# Replay in Aversive Environments - Sequenceness analysis

#### _This is a template that will be parameterised and run via [Papermill](http://papermill.readthedocs.io/) for each subject_

This notebook uses the classifer trained on the localiser data to detect spontaneous state reactivation during the planning and rest phases of the task.

Analysis steps:

1. Loading task data and classifier
2. Applying the classifer to the task data to generate time X state reactivation probabilities matrices
3. Running the GLM-based sequenceness estimation procedure using a sliding window approach

## Imports

In [None]:
import os
import sys
sys.path.insert(0, 'code')
import mne
import matplotlib.pyplot as plt
import numpy as np
from sklearn.externals import joblib
from state_prediction import *
from sequenceness import *
from utils import *
%matplotlib inline

np.random.seed(100)

## Parameters

In [None]:
# DEFAULT PARAMETERS - OVERRRIDEN BY PAPERMILL EXECUTION
session_id = '001'  # ID of the scanning session
output_dir = 'data/derivatives'  # Where the output data should go
window_width = 40  # Width of the sliding window used for sequenceness analysis
classifier_window = [5, 6] # Window used for classification
classifier_center_idx = 37  # The center index of the classification window, post stimulus onset
max_lag = 20  # Maximum time-lag to look at sequenceness for
correct_alpha = True  # Correct for alpha oscillations (only if using GLM)
glm_constant = False  # Use constant (only if using GLM)
method = 'cc'  # Method for assessing sequenceness, 'cc' for cross-correlation (e.g. Kurth-Nelson, Eldar), 'glm' for GLM (e.g. Liu)
scale_data = False  # Scale state reactivation probabilities prior to sequenceness analysis
n_stim = 14  # Number of stimuli

## State detection

### Load the classifier

First we load the classifier that we previously trained on the localiser data

In [None]:
clf = joblib.load(os.path.join(output_dir, 'classifier', 'classifier_idx_{0}'.format(classifier_center_idx + 50), 'sub-{0}_classifier_idx_{1}.pkl').format(session_id, classifier_center_idx + 50))

### Get the task data

We're interested in the planning and rest phases so we'll select these.

In [None]:
planning_epochs = mne.read_epochs(os.path.join(output_dir, 'preprocessing/task', 'sub-{0}_ses-01_task-AversiveLearningReplay_run-planning_proc_ICA-epo.fif.gz').format(session_id))
outcome_epochs = mne.read_epochs(os.path.join(output_dir, 'preprocessing/task', 'sub-{0}_ses-01_task-AversiveLearningReplay_run-task_outcome_proc_ICA-epo.fif.gz').format(session_id))
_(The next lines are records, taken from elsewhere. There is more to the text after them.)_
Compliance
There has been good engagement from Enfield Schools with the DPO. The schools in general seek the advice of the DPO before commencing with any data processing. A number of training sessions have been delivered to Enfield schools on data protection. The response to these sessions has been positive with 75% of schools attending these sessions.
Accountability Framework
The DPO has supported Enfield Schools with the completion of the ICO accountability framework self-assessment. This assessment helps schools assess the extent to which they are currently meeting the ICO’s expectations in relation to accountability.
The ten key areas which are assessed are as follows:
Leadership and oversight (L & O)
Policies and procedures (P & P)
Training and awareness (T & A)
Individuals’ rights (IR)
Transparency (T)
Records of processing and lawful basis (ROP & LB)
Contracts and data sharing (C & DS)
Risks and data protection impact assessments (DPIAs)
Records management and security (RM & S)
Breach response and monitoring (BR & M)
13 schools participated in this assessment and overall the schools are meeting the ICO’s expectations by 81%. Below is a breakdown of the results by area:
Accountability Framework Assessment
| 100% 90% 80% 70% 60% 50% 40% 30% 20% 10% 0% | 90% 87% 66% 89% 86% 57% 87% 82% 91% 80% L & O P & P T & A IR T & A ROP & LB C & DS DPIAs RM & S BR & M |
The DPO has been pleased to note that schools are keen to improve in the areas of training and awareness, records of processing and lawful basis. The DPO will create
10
# Get the data as a numpy array, excluding non-MEG channels
picks_meg = mne.pick_types(planning_epochs.info, meg=True, ref_meg=False)
planning_X = planning_epochs.get_data()[:, picks_meg, :] # MEG signals: n_epochs, n_channels, n_times
outcome_X = outcome_epochs.get_data()[:, picks_meg, :]

In [None]:
assert np.isnan(planning_X).any() == False, "Nans present in planning data"
assert np.isnan(outcome_X).any() == False, "Nans present in outcome data"
assert np.isinf(planning_X).any() == False, "Infs present in planning data"
assert np.isinf(outcome_X).any() == False, "Infs present in outcome data"

### State detection

Here we iterate over trials, reshape the data for each trial into the format `[n_trials, n_sensors, n_timepoints]`, where the first dimension is 1 and the final dimension is the timepoint of interest plus additional adjacent timepoints used as extra features, and finally and use the `predict_proba` method of the fitted classifier to get predicted state reactivation probabilities for every timepoint within the trial.
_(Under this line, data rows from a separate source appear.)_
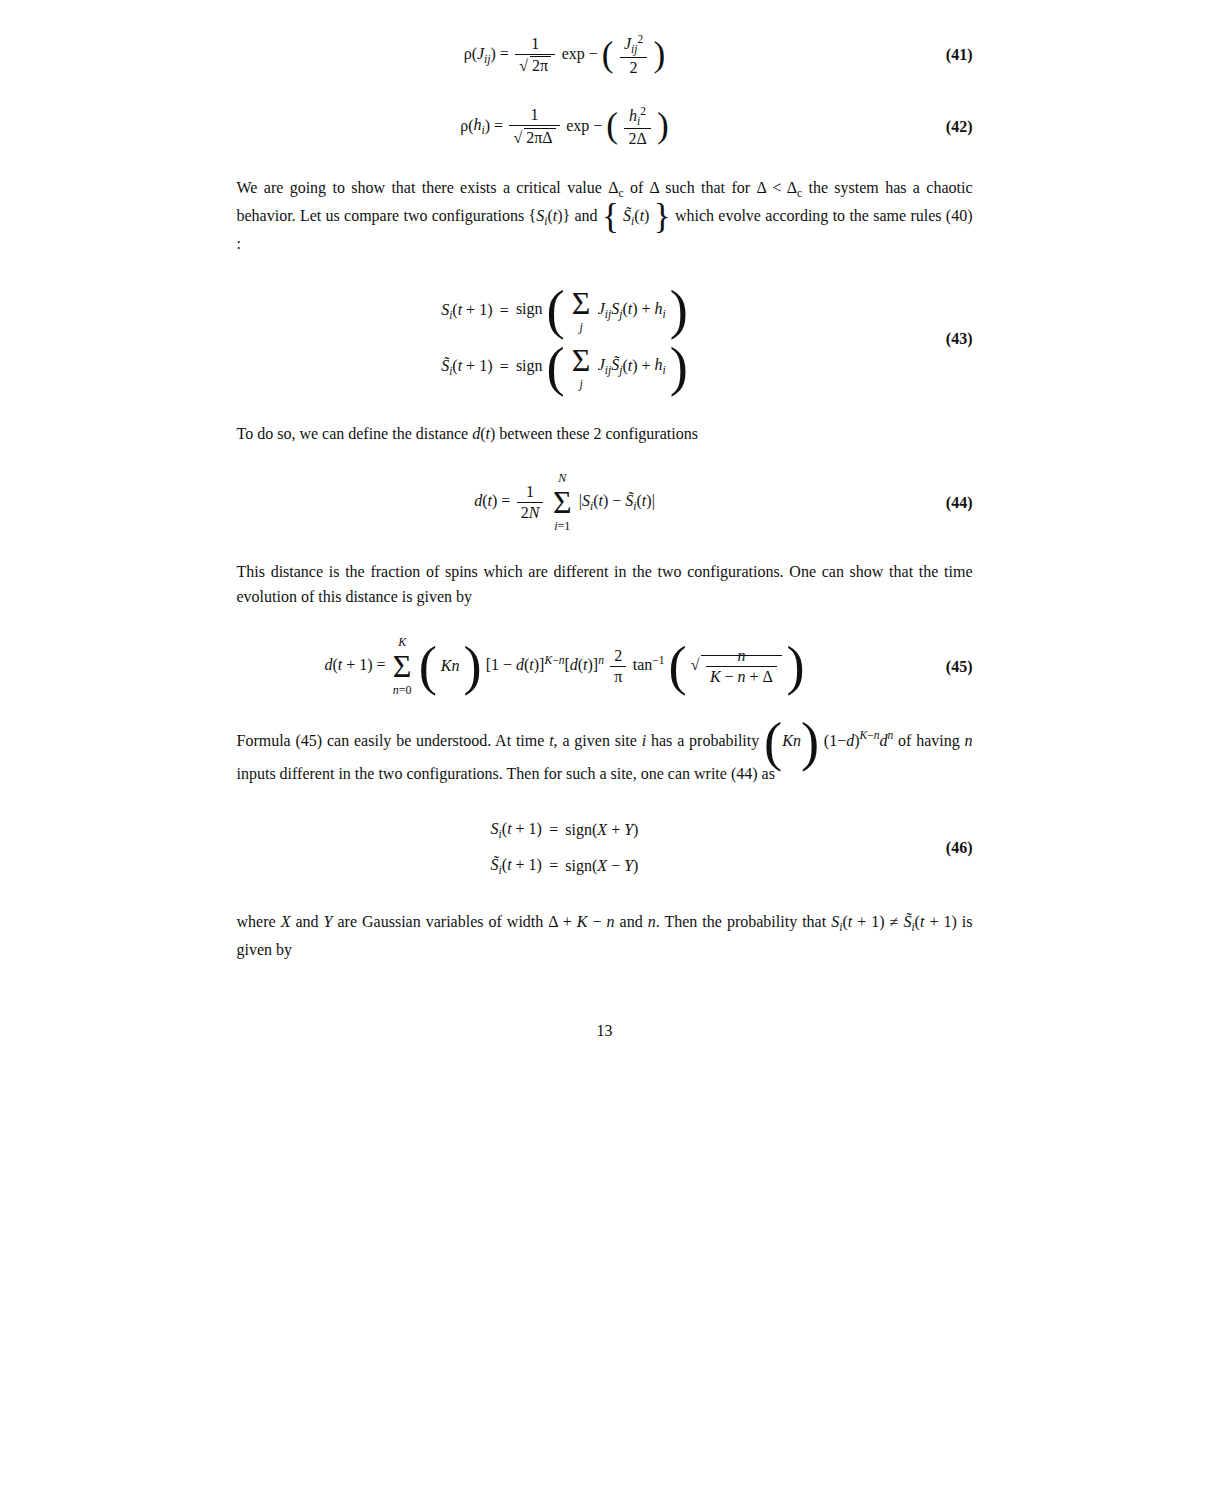ρ(Jij) = 1√2π exp − ( Jij22 )
(41)
ρ(hi) = 1√2πΔ exp − ( hi22Δ )
(42)
We are going to show that there exists a critical value Δc of Δ such that for Δ < Δc the system has a chaotic behavior. Let us compare two configurations {Si(t)} and { S̃i(t) } which evolve according to the same rules (40) :
Si(t + 1) = sign ( Σj JijSj(t) + hi ) S̃i(t + 1) = sign ( Σj JijS̃j(t) + hi )
(43)
To do so, we can define the distance d(t) between these 2 configurations
d(t) = 12N NΣi=1 |Si(t) − S̃i(t)|
(44)
This distance is the fraction of spins which are different in the two configurations. One can show that the time evolution of this distance is given by
d(t + 1) = KΣn=0 ( Kn ) [1 − d(t)]K−n[d(t)]n 2 π tan−1 ( √nK − n + Δ )
(45)
Formula (45) can easily be understood. At time t, a given site i has a probability (Kn) (1−d)K−ndn of having n inputs different in the two configurations. Then for such a site, one can write (44) as
Si(t + 1) = sign(X + Y) S̃i(t + 1) = sign(X − Y)
(46)
where X and Y are Gaussian variables of width Δ + K − n and n. Then the probability that Si(t + 1) ≠ S̃i(t + 1) is given by
13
This involves a lot of for loops and could probably be made far more efficient...

In [None]:
planning_state_reactivation = predict_states(planning_X, clf, shifts=classifier_window, n_stim=n_stim)
assert np.isnan(planning_state_reactivation).any() == False, "Nans present in planning state reactivation array"
assert np.isinf(planning_state_reactivation).any() == False, "Infs present in planning state reactivation array"
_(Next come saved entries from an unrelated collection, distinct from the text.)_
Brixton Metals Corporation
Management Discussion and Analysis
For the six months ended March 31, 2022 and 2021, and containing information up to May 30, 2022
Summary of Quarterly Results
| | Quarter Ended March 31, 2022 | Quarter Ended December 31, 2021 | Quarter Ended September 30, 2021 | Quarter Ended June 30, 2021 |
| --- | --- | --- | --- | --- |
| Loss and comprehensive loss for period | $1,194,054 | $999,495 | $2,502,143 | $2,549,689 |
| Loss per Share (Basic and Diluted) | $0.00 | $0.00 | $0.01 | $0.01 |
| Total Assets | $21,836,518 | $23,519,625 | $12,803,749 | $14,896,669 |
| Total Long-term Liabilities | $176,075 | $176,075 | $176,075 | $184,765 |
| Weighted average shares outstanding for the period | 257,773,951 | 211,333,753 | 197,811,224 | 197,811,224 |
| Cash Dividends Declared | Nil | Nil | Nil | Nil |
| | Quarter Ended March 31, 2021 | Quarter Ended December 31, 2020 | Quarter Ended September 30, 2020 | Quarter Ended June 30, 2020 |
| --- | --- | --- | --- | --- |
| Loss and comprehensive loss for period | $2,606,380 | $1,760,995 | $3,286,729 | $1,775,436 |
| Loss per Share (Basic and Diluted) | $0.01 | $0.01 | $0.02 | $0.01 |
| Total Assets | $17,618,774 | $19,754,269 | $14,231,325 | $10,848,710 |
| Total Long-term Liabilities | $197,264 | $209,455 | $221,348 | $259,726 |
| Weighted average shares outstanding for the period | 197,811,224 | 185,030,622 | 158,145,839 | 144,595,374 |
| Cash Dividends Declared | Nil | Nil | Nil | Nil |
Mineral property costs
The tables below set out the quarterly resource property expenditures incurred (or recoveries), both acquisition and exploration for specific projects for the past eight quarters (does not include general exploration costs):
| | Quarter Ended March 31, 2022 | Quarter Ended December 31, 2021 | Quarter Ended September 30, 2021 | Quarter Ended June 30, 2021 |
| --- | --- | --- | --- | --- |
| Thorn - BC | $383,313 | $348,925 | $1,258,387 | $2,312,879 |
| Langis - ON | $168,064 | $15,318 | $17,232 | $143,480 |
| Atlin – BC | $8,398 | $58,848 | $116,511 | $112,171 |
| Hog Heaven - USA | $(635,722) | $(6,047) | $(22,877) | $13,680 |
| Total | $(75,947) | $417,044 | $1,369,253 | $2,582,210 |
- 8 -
outcome_state_reactivation = predict_states(outcome_X, clf, shifts=classifier_window, n_stim=n_stim)
assert np.isnan(outcome_state_reactivation).any() == False, "Nans present in outcome state reactivation array"
assert np.isinf(outcome_state_reactivation).any() == False, "Infs present in outcome state reactivation array"

In [None]:
if not os.path.exists(os.path.join(output_dir, 'state_reactivation_arrays', 'planning', 'classifier_idx_{0}'.format(classifier_center_idx))):
    os.makedirs(os.path.join(output_dir, 'state_reactivation_arrays', 'planning', 'classifier_idx_{0}'.format(classifier_center_idx)))
np.save(os.path.join(output_dir, 'state_reactivation_arrays', 'planning', 'classifier_idx_{0}'.format(classifier_center_idx), 'sub-{0}_planning_state_reactivation_idx_{1}.pkl'.format(session_id, classifier_center_idx)), planning_state_reactivation)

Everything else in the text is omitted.